Messy fun in the kitchen


​​One of the best things about baking is the yummy treat you get to enjoy at the end, and when the kids get involved there are so many more benefits for their learning than just a quick snack.

While those little hands are getting sticky and flour is covering the bench, you’re feeding your child’s brain with new words, science, and maths skills.

Plus the time they spend interacting and having fun with you strengthens your relationship and your child’s sense of security and attachment.

Language and listening skills

As you say the recipe instructions one at a time, your child is learning to listen carefully and follow directions.

Help build their oral vocabulary by using lots of different words such as crunch, stir, whip, mix, beat, flatten, rise, pour, slurp, sift, cool, add, measure, bake, cook.

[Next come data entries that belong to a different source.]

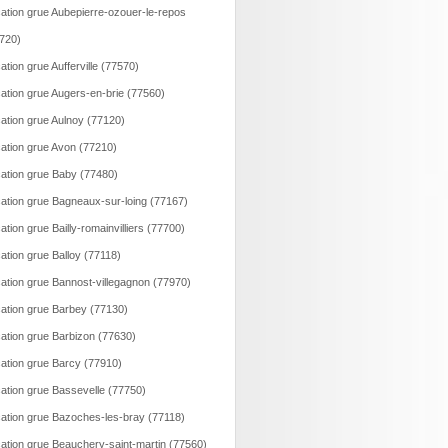
ation grue Aubepierre-ozouer-le-repos
720)
ation grue Aufferville (77570)
ation grue Augers-en-brie (77560)
ation grue Aulnoy (77120)
ation grue Avon (77210)
ation grue Baby (77480)
ation grue Bagneaux-sur-loing (77167)
ation grue Bailly-romainvilliers (77700)
ation grue Balloy (77118)
ation grue Bannost-villegagnon (77970)
ation grue Barbey (77130)
ation grue Barbizon (77630)
ation grue Barcy (77910)
ation grue Bassevelle (77750)
ation grue Bazoches-les-bray (77118)
ation grue Beauchery-saint-martin (77560)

You can also encourage your child to talk and use their problem solving skills by asking questions like:

  • What will the cookies will look like when they come out of the oven?
  • What will happen if we put the cake in the fridge?
  • Can we take the flour back out of the bowl now that we’ve added the milk?

Fine motor and coordination skills

Your child will strengthen their fine motor skills as they use their fingers and hands to pour ingredients into the measuring jug, make balls or shapes with the batter, roll dough with a rolling pin, and decorate the baked cookies with icing and sprinkles.

Strong finger and hand muscles are important when they’re learning to manage zips and buttons, cut with scissors or develop a strong pencil grip.

Real-life math skills

Support their maths development by counting out the eggs or cups out loud, weighing the butter, measuring liquids, cutting cookies into different shapes, or making patterns with the icing and sprinkles.

Ask questions to get them thinking:

  • We need two eggs, but we only have one, how many more do we need?
  • What shape is this cookie, how many sides does it have?
  • What comes last, beating the eggs or putting the cake in the oven?

You can also use this as an opportunity to talk about time – how many minutes the cake needs to cook.

Emotional and social skills

Help develop hygiene and safety awa​reness by washing hands and talking about the rules in the kitchen before you get started.

If baking with a friend or sibling, cooking together can help your child learn about taking turns, sharing and patience.

Baking also develops your child’s pride and self-confidence in their abilities, which will continue to support them as they move in to kindy and school.

At the end of the day, those delicious treats might not last long but the new skills and memories will last forever – and that’s sweeter than anything you can bake.